-1

How do I implement Sum_EREW algorithm in C++ using OpenMP, or in which application can I implement it?

for i = 1 to log (n) do

    forall j where 1 <= j <= n/2 do in parallel

           if (2j modulo 2**i) = 0 then 
                  A[2j] <- A[2j] + A[2j – 2**(i-1)]
           endif

    endforall 
endfor
user3666197
  • 1
  • 6
  • 50
  • 92
Hole Whel
  • 1
  • 2
  • 1
    1. Prove that for al `1i` the iterations of the inner loop are independent 2. use a simple `omp parallel for` for the inner loop. – Victor Eijkhout Mar 21 '22 at 21:26

2 Answers2

1

If n is constant, so are all values of i, so are all values of j, so are all values of 2j modulo 2**i.

Then you can:

  • generate the list of index values

  • detect duplicates where the third component is same as another iterations first component

  • add markers to those index points as a way of generating independent segments

  • use OpenMP to compute independent segments and use normal serial path on the marker points.

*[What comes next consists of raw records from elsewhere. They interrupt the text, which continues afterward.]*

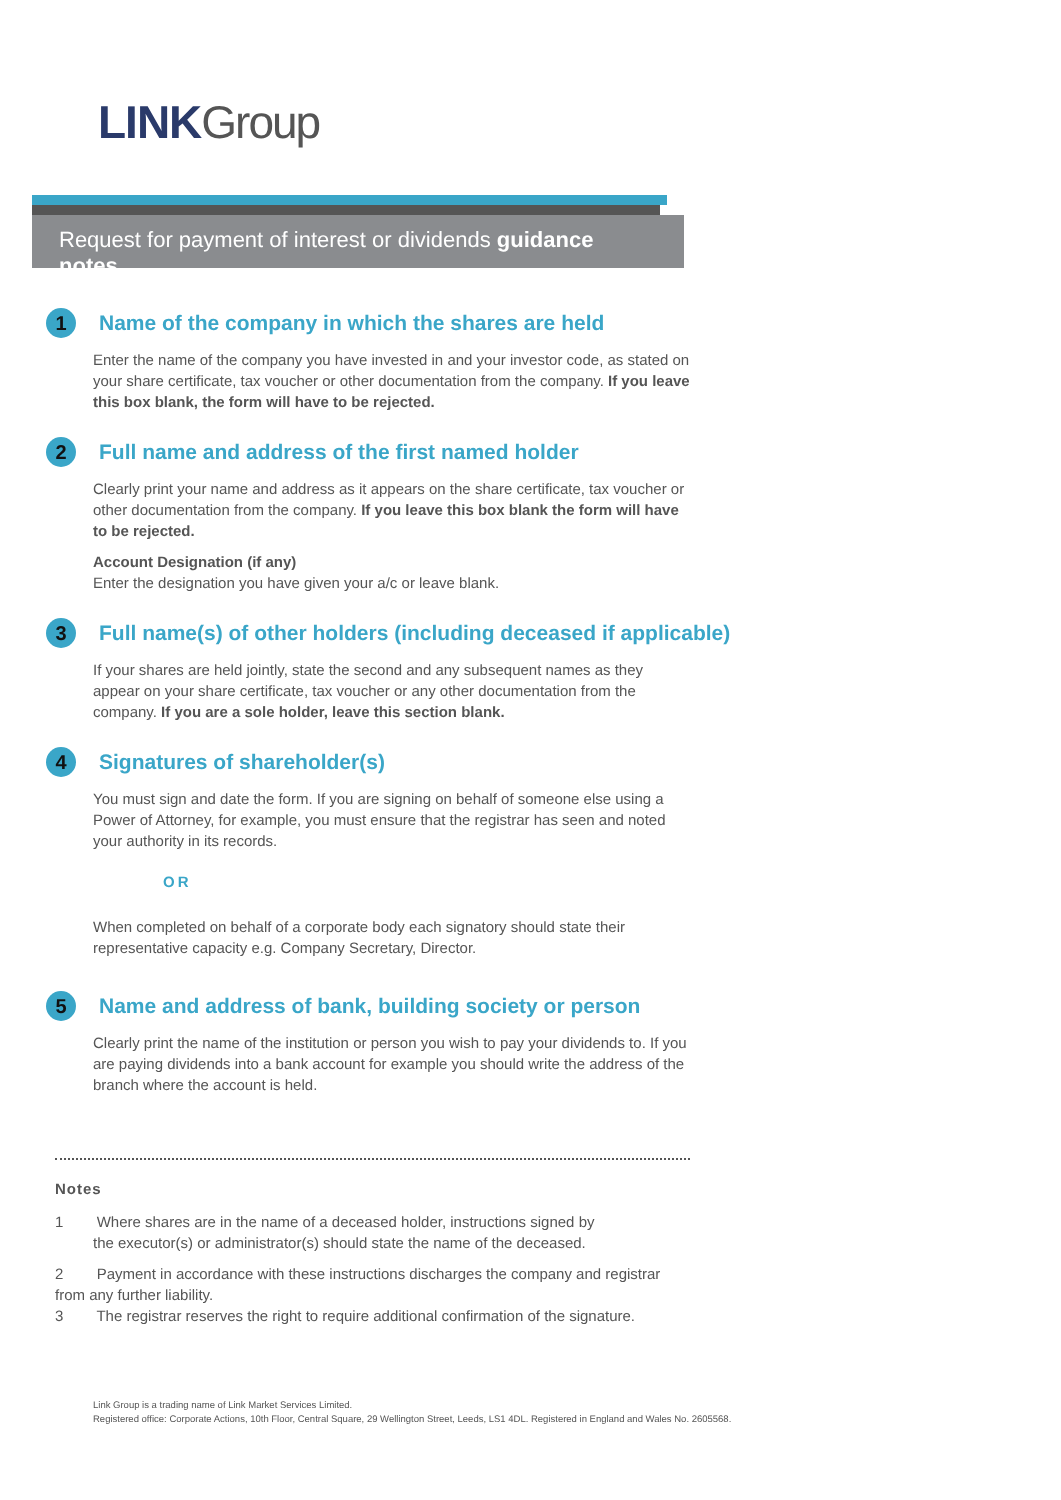LINK Group
Request for payment of interest or dividends guidance notes
1
Name of the company in which the shares are held
Enter the name of the company you have invested in and your investor code, as stated on your share certificate, tax voucher or other documentation from the company. If you leave this box blank, the form will have to be rejected.
2
Full name and address of the first named holder
Clearly print your name and address as it appears on the share certificate, tax voucher or other documentation from the company. If you leave this box blank the form will have to be rejected.
Account Designation (if any)
Enter the designation you have given your a/c or leave blank.
3
Full name(s) of other holders (including deceased if applicable)
If your shares are held jointly, state the second and any subsequent names as they appear on your share certificate, tax voucher or any other documentation from the company. If you are a sole holder, leave this section blank.
4
Signatures of shareholder(s)
You must sign and date the form. If you are signing on behalf of someone else using a Power of Attorney, for example, you must ensure that the registrar has seen and noted your authority in its records.
OR
When completed on behalf of a corporate body each signatory should state their representative capacity e.g. Company Secretary, Director.
5
Name and address of bank, building society or person
Clearly print the name of the institution or person you wish to pay your dividends to. If you are paying dividends into a bank account for example you should write the address of the branch where the account is held.
Notes
1 Where shares are in the name of a deceased holder, instructions signed by
the executor(s) or administrator(s) should state the name of the deceased.
2 Payment in accordance with these instructions discharges the company and registrar from any further liability.
3 The registrar reserves the right to require additional confirmation of the signature.
Link Group is a trading name of Link Market Services Limited.
Registered office: Corporate Actions, 10th Floor, Central Square, 29 Wellington Street, Leeds, LS1 4DL. Registered in England and Wales No. 2605568.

If n is constant through lifetime of app, then this is initialized only once at start and every re-computation of algorithm re-uses already-generated segments.

huseyin tugrul buyukisik
  • 11,469
  • 4
  • 45
  • 97
0

I think your algorithm can be rewritten to a most efficient one by removing the branching inside the innermost loop:

for i = 1 to log (n) do
    for j = 2**i to n step 2**i in parallel do
       A[j] <- A[j] + A[j – 2**(i-1)]
    endfor
endfor

which can be the something like this in C/C++ using OpenMP:

const int MAX_I_TO_PARALLELIZE=4;   //find the optimal number in your case

for(size_t i = 1; i < log(n);i++)
{ 
   const size_t pow2i= 1 << i;
   const size_t pow2im1= 1 << (i-1);

   #pragma omp parallel for if(i<MAX_I_TO_PARALLELIZE)
   for(size_t j = pow2i; j <= n; j += pow2i )
      A[j] +=  A[j - pow2im1];

}
Laci
  • 2,738
  • 1
  • 13
  • 22